(Page images and extracted text)
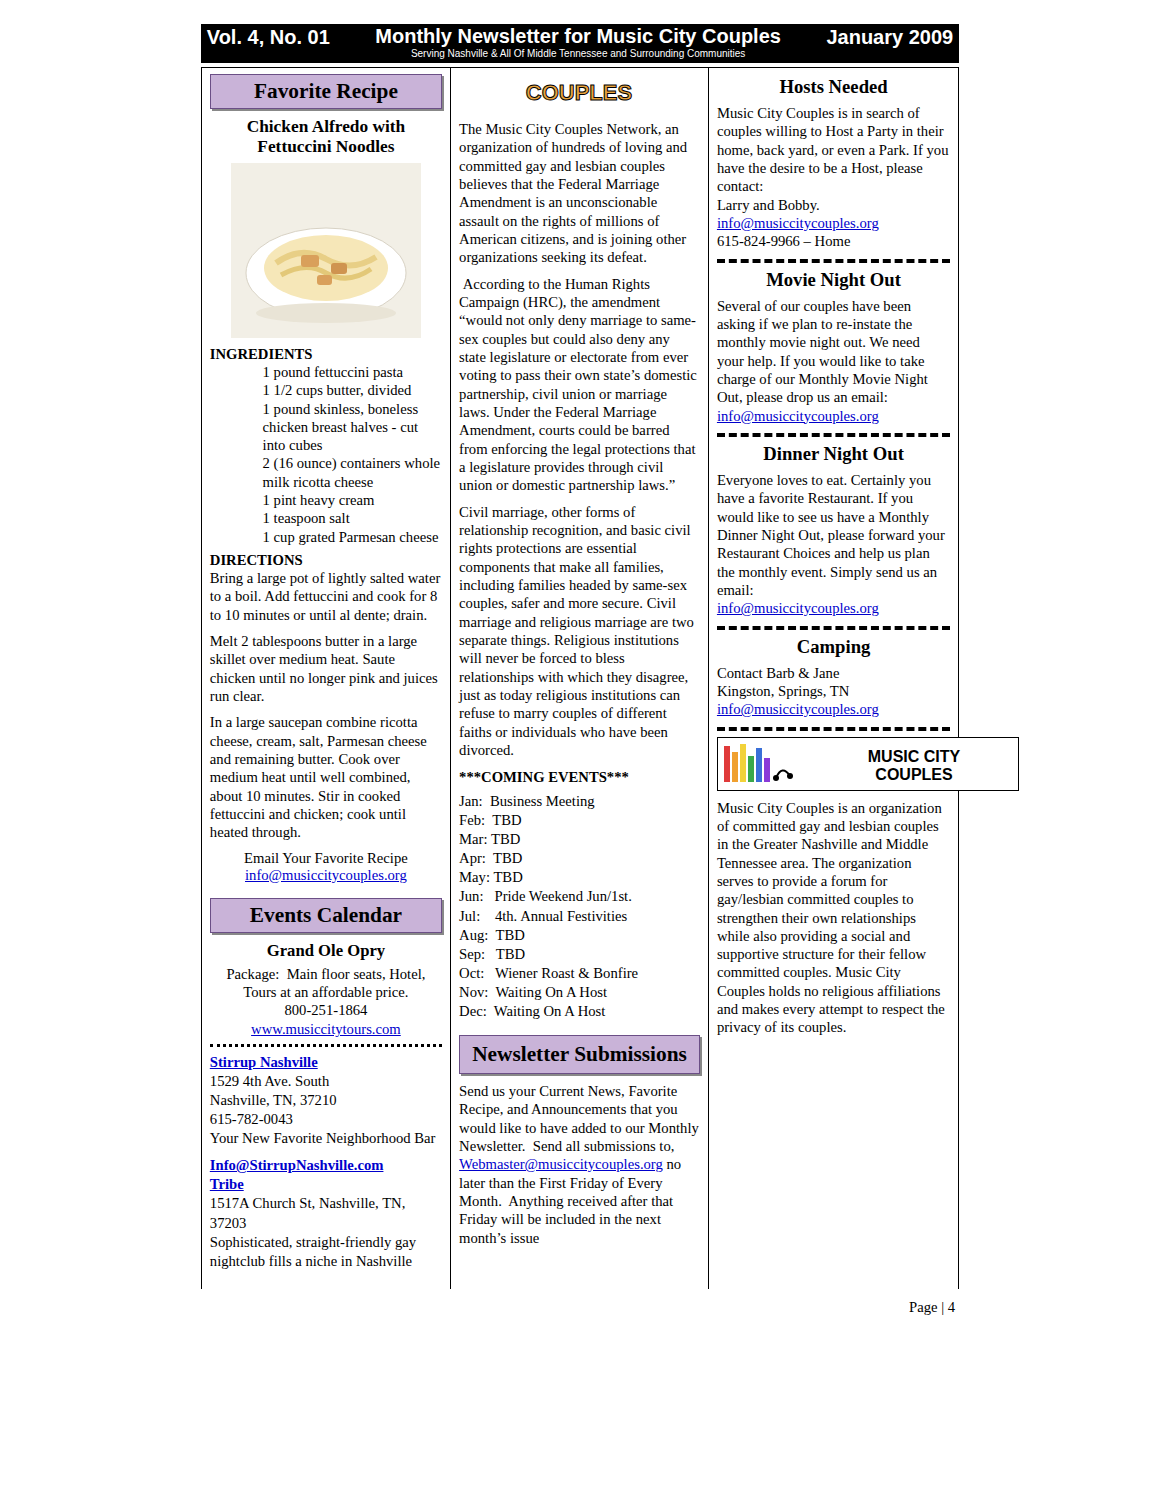Vol. 4, No. 01
Monthly Newsletter for Music City Couples
Serving Nashville & All Of Middle Tennessee and Surrounding Communities
January 2009
Favorite Recipe
Chicken Alfredo with Fettuccini Noodles
INGREDIENTS
1 pound fettuccini pasta
1 1/2 cups butter, divided
1 pound skinless, boneless chicken breast halves - cut into cubes
2 (16 ounce) containers whole milk ricotta cheese
1 pint heavy cream
1 teaspoon salt
1 cup grated Parmesan cheese
DIRECTIONS
Bring a large pot of lightly salted water to a boil. Add fettuccini and cook for 8 to 10 minutes or until al dente; drain.
Melt 2 tablespoons butter in a large skillet over medium heat. Saute chicken until no longer pink and juices run clear.
In a large saucepan combine ricotta cheese, cream, salt, Parmesan cheese and remaining butter. Cook over medium heat until well combined, about 10 minutes. Stir in cooked fettuccini and chicken; cook until heated through.
Email Your Favorite Recipe
info@musiccitycouples.org
Events Calendar
Grand Ole Opry
Package: Main floor seats, Hotel,
Tours at an affordable price.
800-251-1864
www.musiccitytours.com
Stirrup Nashville
1529 4th Ave. South
Nashville, TN, 37210
615-782-0043
Your New Favorite Neighborhood Bar
Info@StirrupNashville.com
Tribe
1517A Church St, Nashville, TN, 37203
Sophisticated, straight-friendly gay nightclub fills a niche in Nashville
The Music City Couples Network, an organization of hundreds of loving and committed gay and lesbian couples believes that the Federal Marriage Amendment is an unconscionable assault on the rights of millions of American citizens, and is joining other organizations seeking its defeat.
According to the Human Rights Campaign (HRC), the amendment “would not only deny marriage to same-sex couples but could also deny any state legislature or electorate from ever voting to pass their own state’s domestic partnership, civil union or marriage laws. Under the Federal Marriage Amendment, courts could be barred from enforcing the legal protections that a legislature provides through civil union or domestic partnership laws.”
Civil marriage, other forms of relationship recognition, and basic civil rights protections are essential components that make all families, including families headed by same-sex couples, safer and more secure. Civil marriage and religious marriage are two separate things. Religious institutions will never be forced to bless relationships with which they disagree, just as today religious institutions can refuse to marry couples of different faiths or individuals who have been divorced.
***COMING EVENTS***
Jan: Business Meeting
Feb: TBD
Mar: TBD
Apr: TBD
May: TBD
Jun: Pride Weekend Jun/1st.
Jul: 4th. Annual Festivities
Aug: TBD
Sep: TBD
Oct: Wiener Roast & Bonfire
Nov: Waiting On A Host
Dec: Waiting On A Host
Newsletter Submissions
Send us your Current News, Favorite Recipe, and Announcements that you would like to have added to our Monthly Newsletter. Send all submissions to, Webmaster@musiccitycouples.org no later than the First Friday of Every Month. Anything received after that Friday will be included in the next month’s issue
Hosts Needed
Music City Couples is in search of couples willing to Host a Party in their home, back yard, or even a Park. If you have the desire to be a Host, please contact:
Larry and Bobby.
info@musiccitycouples.org
615-824-9966 – Home
Movie Night Out
Several of our couples have been asking if we plan to re-instate the monthly movie night out. We need your help. If you would like to take charge of our Monthly Movie Night Out, please drop us an email:
info@musiccitycouples.org
Dinner Night Out
Everyone loves to eat. Certainly you have a favorite Restaurant. If you would like to see us have a Monthly Dinner Night Out, please forward your Restaurant Choices and help us plan the monthly event. Simply send us an email:
info@musiccitycouples.org
Camping
Contact Barb & Jane
Kingston, Springs, TN
info@musiccitycouples.org
Music City Couples is an organization of committed gay and lesbian couples in the Greater Nashville and Middle Tennessee area. The organization serves to provide a forum for gay/lesbian committed couples to strengthen their own relationships while also providing a social and supportive structure for their fellow committed couples. Music City Couples holds no religious affiliations and makes every attempt to respect the privacy of its couples.
Page | 4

**WORK TASK**: Once the pictures are set aside, repeat the data above exactly.

**YOUR RESPONSE**:
Vol. 4, No. 01
Monthly Newsletter for Music City Couples
Serving Nashville & All Of Middle Tennessee and Surrounding Communities
January 2009
Favorite Recipe
Chicken Alfredo with Fettuccini Noodles
INGREDIENTS
1 pound fettuccini pasta
1 1/2 cups butter, divided
1 pound skinless, boneless chicken breast halves - cut into cubes
2 (16 ounce) containers whole milk ricotta cheese
1 pint heavy cream
1 teaspoon salt
1 cup grated Parmesan cheese
DIRECTIONS
Bring a large pot of lightly salted water to a boil. Add fettuccini and cook for 8 to 10 minutes or until al dente; drain.
Melt 2 tablespoons butter in a large skillet over medium heat. Saute chicken until no longer pink and juices run clear.
In a large saucepan combine ricotta cheese, cream, salt, Parmesan cheese and remaining butter. Cook over medium heat until well combined, about 10 minutes. Stir in cooked fettuccini and chicken; cook until heated through.
Email Your Favorite Recipe
info@musiccitycouples.org
Events Calendar
Grand Ole Opry
Package: Main floor seats, Hotel,
Tours at an affordable price.
800-251-1864
www.musiccitytours.com
Stirrup Nashville
1529 4th Ave. South
Nashville, TN, 37210
615-782-0043
Your New Favorite Neighborhood Bar
Info@StirrupNashville.com
Tribe
1517A Church St, Nashville, TN, 37203
Sophisticated, straight-friendly gay nightclub fills a niche in Nashville
The Music City Couples Network, an organization of hundreds of loving and committed gay and lesbian couples believes that the Federal Marriage Amendment is an unconscionable assault on the rights of millions of American citizens, and is joining other organizations seeking its defeat.
According to the Human Rights Campaign (HRC), the amendment “would not only deny marriage to same-sex couples but could also deny any state legislature or electorate from ever voting to pass their own state’s domestic partnership, civil union or marriage laws. Under the Federal Marriage Amendment, courts could be barred from enforcing the legal protections that a legislature provides through civil union or domestic partnership laws.”
Civil marriage, other forms of relationship recognition, and basic civil rights protections are essential components that make all families, including families headed by same-sex couples, safer and more secure. Civil marriage and religious marriage are two separate things. Religious institutions will never be forced to bless relationships with which they disagree, just as today religious institutions can refuse to marry couples of different faiths or individuals who have been divorced.
***COMING EVENTS***
Jan: Business Meeting
Feb: TBD
Mar: TBD
Apr: TBD
May: TBD
Jun: Pride Weekend Jun/1st.
Jul: 4th. Annual Festivities
Aug: TBD
Sep: TBD
Oct: Wiener Roast & Bonfire
Nov: Waiting On A Host
Dec: Waiting On A Host
Newsletter Submissions
Send us your Current News, Favorite Recipe, and Announcements that you would like to have added to our Monthly Newsletter. Send all submissions to, Webmaster@musiccitycouples.org no later than the First Friday of Every Month. Anything received after that Friday will be included in the next month’s issue
Hosts Needed
Music City Couples is in search of couples willing to Host a Party in their home, back yard, or even a Park. If you have the desire to be a Host, please contact:
Larry and Bobby.
info@musiccitycouples.org
615-824-9966 – Home
Movie Night Out
Several of our couples have been asking if we plan to re-instate the monthly movie night out. We need your help. If you would like to take charge of our Monthly Movie Night Out, please drop us an email:
info@musiccitycouples.org
Dinner Night Out
Everyone loves to eat. Certainly you have a favorite Restaurant. If you would like to see us have a Monthly Dinner Night Out, please forward your Restaurant Choices and help us plan the monthly event. Simply send us an email:
info@musiccitycouples.org
Camping
Contact Barb & Jane
Kingston, Springs, TN
info@musiccitycouples.org
Music City Couples is an organization of committed gay and lesbian couples in the Greater Nashville and Middle Tennessee area. The organization serves to provide a forum for gay/lesbian committed couples to strengthen their own relationships while also providing a social and supportive structure for their fellow committed couples. Music City Couples holds no religious affiliations and makes every attempt to respect the privacy of its couples.
Page | 4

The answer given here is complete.